Technik: Modularität, Leistungsfähigkeit und Präzision

Die Atlas V ist als klassisches Zweistufensystem ausgelegt und kann je nach Bedarf mit Feststoff-Boostern ergänzt werden. Ihr modulares Konzept erlaubt eine flexible Anpassung an unterschiedlichste Nutzlastanforderungen – von vergleichsweise leichten Satelliten bis hin zu schweren interplanetaren Sonden. Die Konfigurationsbezeichnung folgt einem klaren Schema: So steht etwa „Atlas V 551“ für eine 5-Meter-Nutzlastverkleidung, fünf Feststoff-Booster und ein Triebwerk in der Oberstufe.

Die erste Stufe, der sogenannte Common Core Booster (CCB), bildet das Herzstück der Rakete. Mit einem Durchmesser von 3,81 Metern und einer Länge von 32,5 Metern wird sie von einem RD-180-Triebwerk der russischen NPO Energomash angetrieben. Dieses leistungsstarke Zweikammer-Triebwerk nutzt RP-1 (hochreines Kerosin) und flüssigen Sauerstoff und erzeugt am Boden einen Schub von rund 3.827 kN. Es ist zudem regelbar, wodurch strukturelle Belastungen während des Flugs reduziert werden können. Ergänzend können bis zu fünf Feststoff-Booster eingesetzt werden, die in den ersten Flugsekunden zusätzlichen Schub liefern.

Die zweite Stufe, die bewährte Centaur, ist kryogen ausgelegt und ebenfalls druckstabilisiert. Mit einem Durchmesser von 3,05 Metern und einer Länge von bis zu 12,7 Metern wird sie von einem oder zwei RL10C-Triebwerken angetrieben. Diese verbrennen flüssigen Wasserstoff und Sauerstoff und erreichen einen spezifischen Impuls von über 450 Sekunden – ein Wert, der sie besonders für energieintensive Missionen wie geostationäre Transferbahnen oder interplanetare Flüge prädestiniert.
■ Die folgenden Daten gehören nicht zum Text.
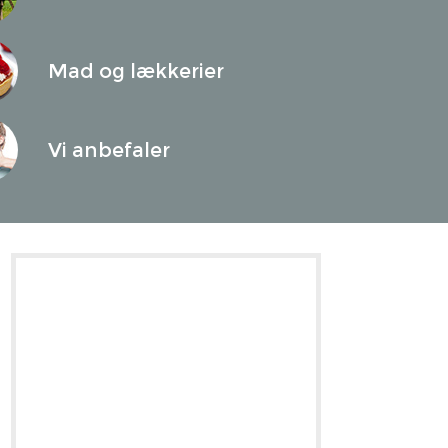
Mad og lækkerier
Vi anbefaler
Die Fähigkeit zu mehrfachen Zündungen ermöglicht hochpräzise Einschussmanöver.

Für die Nutzlast stehen Verkleidungen mit Durchmessern von 4,2 Metern oder 5,4 Metern zur Verfügung. Die maximale Startmasse beträgt etwa 590 Tonnen. Abhängig von der Konfiguration kann die Atlas V bis zu 18.850 Kilogramm in einen niedrigen Erdorbit (LEO) oder bis zu 8.900 Kilogramm in einen geostationären Transferorbit (GTO) transportieren. Starts erfolgen vom Cape Canaveral Space Launch Complex 41 sowie früher auch von der Vandenberg Space Force Base.

Bedeutende Missionen

Im Laufe ihrer Einsatzzeit hat die Atlas V eine Vielzahl bedeutender Missionen ermöglicht, darunter:

·       2005: Mars Reconnaissance Orbiter
·       2011: Juno zum Jupiter
·       2006: New Horizons zum Pluto und weiter in den Kuipergürtel
·       2011: Juno zum Jupiter
·       2012: Curiosity-Rover zum Mars
·       2018–2024: Testflüge des Boeing Starliner, einschliesslich erster bemannter Missionen
·       zahlreiche militärische und kommerzielle Satelliten, etwa GOES-Wettersatelliten oder NRO-Aufklärungssatelliten

 

Performance der Atlas V

Gegenwart und Zukunft

Im August 2021 gab die ULA die schrittweise Ausmusterung der Atlas V bekannt; sämtliche verbleibenden Starts sind bereits vergeben. Künftig wird sie durch die leistungsfähigere und kosteneffizientere Vulcan Centaur ersetzt. Dennoch bleibt die Atlas V ein Sinnbild für technische Zuverlässigkeit und operative Exzellenz. Sie hat massgeblich zur Sicherstellung nationaler Sicherheitsinteressen beigetragen, wissenschaftliche Durchbrüche ermöglicht und den kommerziellen Zugang zum All geprägt. Ihr technologisches Erbe lebt in der nächsten Generation von Trägersystemen fort.

Die Atlas V zeigt eindrucksvoll, wie sich eine ursprünglich militärische Technologie durch kontinuierliche Innovation zu einem der vertrauenswürdigsten Werkzeuge der Raumfahrt entwickeln kann – ein herausragendes Kapitel moderner Ingenieurskunst.